Assuming that your sets are finite and consist of positive integers only, every such set is a homogeneous arithmetic progression $\{d,2d,\dotsc,nd\}$, where $n=|A|$.
For the proof, let $A-A$ be the set of all differences $a_1-a_2$ with $a_1,a_2\in A$, and denote by $D_+$ the set of all positive elements of $A-A$. We have $D_+\subsetneq A$ (the inclusion is strict since the largest element of $A$ is not in $D_+$) and $|D_+|=(|A-A|-1)/2$. It follows that $|A-A|=2|D_+|+1\le 2|A|-1$, which is known to be possible if $A$ is an arithmetic progression only. It is then easy to see that the progression must be of the indicated form $\{d,2d,\dotsc,nd\}$.
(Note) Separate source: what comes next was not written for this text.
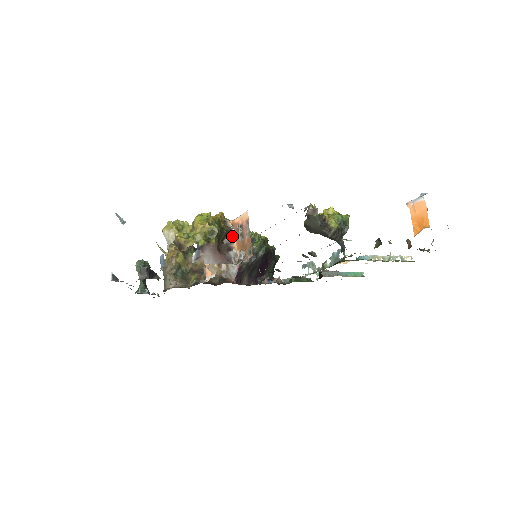
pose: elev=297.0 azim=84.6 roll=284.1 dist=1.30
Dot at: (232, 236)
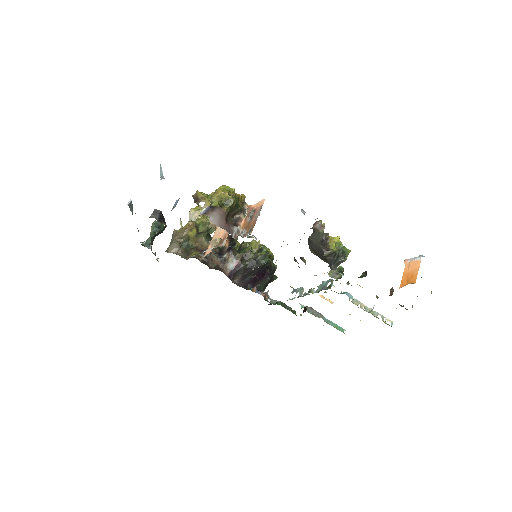
Dot at: (243, 216)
Addressing a question in the comments. To derive from $|A-A|=2|A|-1$ that $A$ is an arithmetic progression, one can use induction. Write $A=\{a_1,\dotsc,a_n\}$ with $a_1<\dotsb<a_n$, and let $A_0:=A\setminus\{a_n\}$. We have $(A_0-A_0)\cup\{a_n-a_1,a_1-a_n\}\subseteq A-A$, with the union in the left-hand side disjoint. Consequently, $|A_0-A_0|\le|A-A|-2\le 2|A_0|-1$, and by the induction hypothesis, $A_0$ is an arithmetic progression. Moreover, if $a_n$ were not the next term of this progression, then $(A-A)\setminus (A_0-A_0)$ would additionally contain the elements $\pm(a_n-a_2)$, leading to $|A-A|\ge|A_0-A_0|+4>2|A|-1$, a contradiction.
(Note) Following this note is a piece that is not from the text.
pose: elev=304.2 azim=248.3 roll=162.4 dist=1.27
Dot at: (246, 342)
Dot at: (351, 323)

Here is yet another proof; as far as simplicity is concerned (see Noam's answer), this one is difficult to beat.
Suppose that $A=\{a_1,\dotsc,a_n\}$ has the property in question, where $a_1<\dotsb <a_n$. Since $a_2-a_1$ is an element of $A$ smaller than $a_2$, we must have $a_2-a_1=a_1$; that is, $a_2=2a_1$. Similarly, $a_3-a_1$ is an element of $A$ exceeding $a_2-a_1=a_1$, but smaller than $a_3$; hence, $a_3-a_1=a_2$, implying $a_3=3a_1$. Continuing this way, we get $a_k=ka_1$ for each $k=1,2,\dotsc,n$.